Monkey Around by Jadie Jang
Monkey Around had me, I confess, at the term “were-monkey.” Claire Light, writing as Jadie Jang, mixes up the traditional Chinese tale of the Monkey King with its incarnation as a 21st-century San Francisco barista and activist named Maya McQueen, who just happens to also be a were-creature. In the era of Occupy Wall Street coming to the Bay Area amidst a huge shakeup of the paranormal underworld, Maya has to face her own problems and those of a lot of othered others before she’ll be able to help solve a string of shapeshifter murders for her boss Ayo (who runs the café as a sanctuary for supernaturals, natch).
Kathryn Davis, The Girl Who Trod on a Loaf
Davis’s second novel, reissued in August along with the paperback of her superb The Silk Road, will I hope convince many more readers to appreciate the original and sinuous work of the author of Duplex, among others. This novel, originally published in 1993, involves magical realism of a most American sort as a waitress and single mom named Frances Thorn becomes her former Juilliard professor, elderly Danish composer Helle Ten Brix. Ten Brix, whose final and unfinished opera was based on the Hans Christian Andersen story of the title, needs to work a few things out, using Thorn’s person. The result weaves myth with gender issues with artistic process.

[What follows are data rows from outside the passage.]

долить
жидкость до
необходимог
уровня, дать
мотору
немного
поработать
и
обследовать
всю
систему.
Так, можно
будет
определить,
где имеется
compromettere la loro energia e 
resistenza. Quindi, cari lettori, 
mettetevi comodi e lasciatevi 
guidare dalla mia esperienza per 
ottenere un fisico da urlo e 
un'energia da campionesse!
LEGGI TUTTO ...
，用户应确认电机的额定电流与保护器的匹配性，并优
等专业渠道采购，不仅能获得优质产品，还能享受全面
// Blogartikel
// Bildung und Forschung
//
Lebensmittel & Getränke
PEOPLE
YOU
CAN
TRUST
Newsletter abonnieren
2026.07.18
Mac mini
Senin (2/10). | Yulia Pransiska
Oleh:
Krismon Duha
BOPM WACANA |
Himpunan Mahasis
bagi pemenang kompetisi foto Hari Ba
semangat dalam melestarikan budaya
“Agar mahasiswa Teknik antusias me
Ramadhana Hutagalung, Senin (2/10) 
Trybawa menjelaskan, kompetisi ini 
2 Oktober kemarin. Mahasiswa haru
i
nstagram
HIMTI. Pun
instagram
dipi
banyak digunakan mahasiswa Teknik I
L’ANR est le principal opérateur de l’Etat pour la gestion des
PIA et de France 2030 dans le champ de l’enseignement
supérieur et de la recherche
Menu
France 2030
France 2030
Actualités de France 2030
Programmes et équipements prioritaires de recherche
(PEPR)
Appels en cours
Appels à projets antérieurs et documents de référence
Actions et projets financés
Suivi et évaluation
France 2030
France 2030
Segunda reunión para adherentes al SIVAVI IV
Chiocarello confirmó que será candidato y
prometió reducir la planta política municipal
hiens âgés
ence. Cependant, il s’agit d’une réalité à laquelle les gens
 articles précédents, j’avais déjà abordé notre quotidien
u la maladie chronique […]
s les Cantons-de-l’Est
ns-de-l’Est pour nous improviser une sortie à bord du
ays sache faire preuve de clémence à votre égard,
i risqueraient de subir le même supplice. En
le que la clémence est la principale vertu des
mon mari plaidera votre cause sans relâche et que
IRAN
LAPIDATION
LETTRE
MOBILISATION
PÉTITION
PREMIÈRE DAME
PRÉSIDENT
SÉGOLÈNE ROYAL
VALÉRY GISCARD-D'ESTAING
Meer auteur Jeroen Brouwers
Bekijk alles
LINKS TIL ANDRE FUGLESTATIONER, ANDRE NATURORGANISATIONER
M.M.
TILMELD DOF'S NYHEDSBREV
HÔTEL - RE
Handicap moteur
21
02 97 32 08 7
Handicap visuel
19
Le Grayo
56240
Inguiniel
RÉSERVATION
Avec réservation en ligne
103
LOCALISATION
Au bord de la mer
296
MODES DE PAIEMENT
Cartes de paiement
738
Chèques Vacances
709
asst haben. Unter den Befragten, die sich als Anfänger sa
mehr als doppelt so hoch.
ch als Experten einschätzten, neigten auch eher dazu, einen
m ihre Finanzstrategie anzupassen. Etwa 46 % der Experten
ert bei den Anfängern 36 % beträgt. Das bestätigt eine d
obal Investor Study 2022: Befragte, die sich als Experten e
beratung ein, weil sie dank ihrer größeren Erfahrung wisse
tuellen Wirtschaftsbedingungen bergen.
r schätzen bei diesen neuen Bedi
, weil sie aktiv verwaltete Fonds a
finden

Fariha Roísín, Like a Bird
(The Unnamed Press)
Like a Bird explores racism and family dysfunction among affluent South Asians in Manhattan. Taylia and Alyssa Chatterjee grew up on the Upper West Side with a deep sadness at the core of their family that they have never fully understood. The Chatterjee parents disown Taylia after she experiences a violent sexual assault, but instead of playing their victim, she finds work and support at a local café. As she comes to terms with her past and learns more about her family’s, too, Taylia saves herself. The author spent 18 years on this debut novel and it is infused with her intensity and redemption.
Maryse Condé, trans. by Richard Philcox, Waiting for the Waters to Rise
This book comes from the esteemed winner of the 2018 Alternative Nobel Prize, and it’s just plain ridiculous that she isn’t up for a “real” version thereof. Condé, who is from Guadeloupe and writes in French, has won many other awards for her novels examining race, gender, colonialism, and more. In this, her 18th novel, the protagonist is Babakar, a doctor living alone in Guadeloupe who dreams of his childhood in Mali. When he becomes the guardian of a little girl whose mother died in childbirth, they fly to that mother’s home country of Haïti where he hopes to help the child Anaïs find family. Babakar, a Haitian man named Movar, and a Palestinian man named Fouad all begin to search for Anaïs’s kin in a story as much about what is possible between cultures as what is desperate about Haïti.
Angel Khoury, Between Tides
This book should help fill in the space in your TBR between summer’s end and autumn’s logjam of new titles. Beginning in Chatham on Cape Cod in the 1890s and moving to Hatteras on the Outer Banks in the 1940s, Khoury’s debut novel weaves together families and eras in a lovely examination of how women can heal family histories. “People like to talk about a man with two wives, but I rather like to think about the two wives with no husband,” she writes. Dive between the covers of this elegant tale and make your vacation memories last a little longer.